Which is so pleasant.
Labels: wet plate collodion
posted by Arlene (Beth)9:27 PM
Saturday, January 12, 2008There really is no visual standard for monitors, is there? I'm making adjustments to my wet plate collodion galleries over at aegraves.com, which look really good on the two monitors I test here at home, but which aren't legible on the monitors we have at work. Which means they probably aren't legible on many monitors, which is a shame. So I'm tinkering.
Labels: wet plate collodion
posted by Arlene (Beth)4:39 PM
Monday, December 10, 2007
NyQuil on my pillow makes me happy; NyQuil in my eyes, it makes me cry...I have been remarkably ill for about ten days. I can't remember the last time I was this ill. Though my lack of a clear memory could just be the medication...
I am so ill, I am at a point where I would happily go in and see a doctor and beg for digestion-destroying antibiotics, if only I had a general practitioner (or even a medical history at my hospital's internal medicine department) that would see me. Alas and alack, while I have a doctor specializing in uniquely female anatomy and a surgeon, I don't have a generalist. And I haven't been willing to beg: I know that first-time appointments are very thorough, nearly impossible to schedule, etc. etc. etc.
Ah, privatized medicine. How glorious it is.
Somehow, I don't look as bad as the fruit they are trying to pass off as tomatoes at my local greengrocer. What odd, pink eggs those are. I don't know what laid them, but I do not believe they were grown within a thousand miles of here.
During my medicine induced daze, I wrote a couple of items which didn't belong here, or anywhere else in particular. They now have their own pages. They are a list of things I have in common with my Cousin, Ollie, which is reasonably self-explanatory, and The horsewomen of the apolocalypse wear low-rise jeans, in which I rant about clothes. (I'm going to pretend that the DayQuil is what made me go on a nutritional rant today against a few of my fad-dieter co-workers, but that's a story for another day.) Do not believe that this new segregation of non-food topics to other pages will continue! Though it might, now and then, when the mood strikes.
I also finally got around to scanning some of my ferrotypes. I can't claim that the web really makes them look the way they actually are. There's something about the light of the scanner within the varnish on the surface that changes the way they look significantly, and I spend too much time trying to remove the odd, bluish glow that they get under scanner light. (I'm starting to figure out how to do that: on my monitor here at home, they are beginning to resemble themselves.)

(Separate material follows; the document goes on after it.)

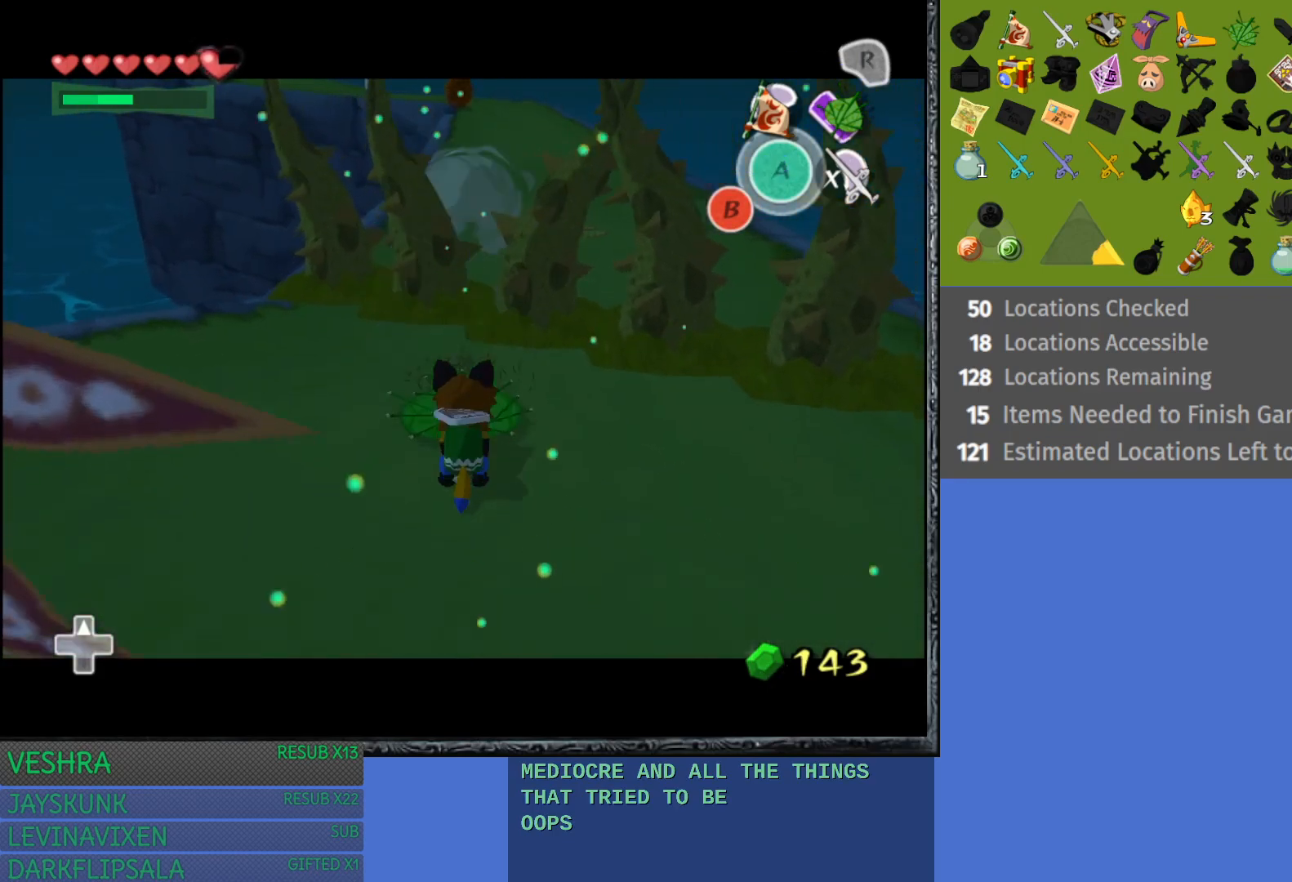
{"buttons": ["L1"], "left_stick": "center", "right_stick": "center", "events": []}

I'm posting two galleries of experiments, and will update the rest of aegraves.com to reflect the new work soon. I've posted a sample of one of the galleries in the past: it is aegraves.com: protea, and the latest is aegraves.com: blow, which are details from musical instruments, objects which I would like to photograph in many different ways, but am just beginning to examine. The images are made the way tintypes were back in the Civil War. Each print is hand-poured, exposed in camera, and then developed before the sensitizer can dry. Each is one of a kind - there is no negative, it is more like an instant metal positive. (I'll wind up explaining that in more detail on my photography site.) I'm still getting the swing of this: I will make "brighter" images in the future also, but like to wallow in the poppy contrast of these prints.
They are odd-looking images, and when they first dry, they are very obviously 3-D, with the light part of the image raised where the silver reacted. I love these plates. I think of their odd appearance as a benefit: no one mistakes these images for a view of the subject of the photo, they way my friends do when I show them a sunset or a flower, and all of their comments are about the quality of the sunset/flower, rather than the qualities of the picture as an abstracted representation of the sunset/flower. These plates are so obviously something else...
More on this when I am healthy. Which I hope will be very soon.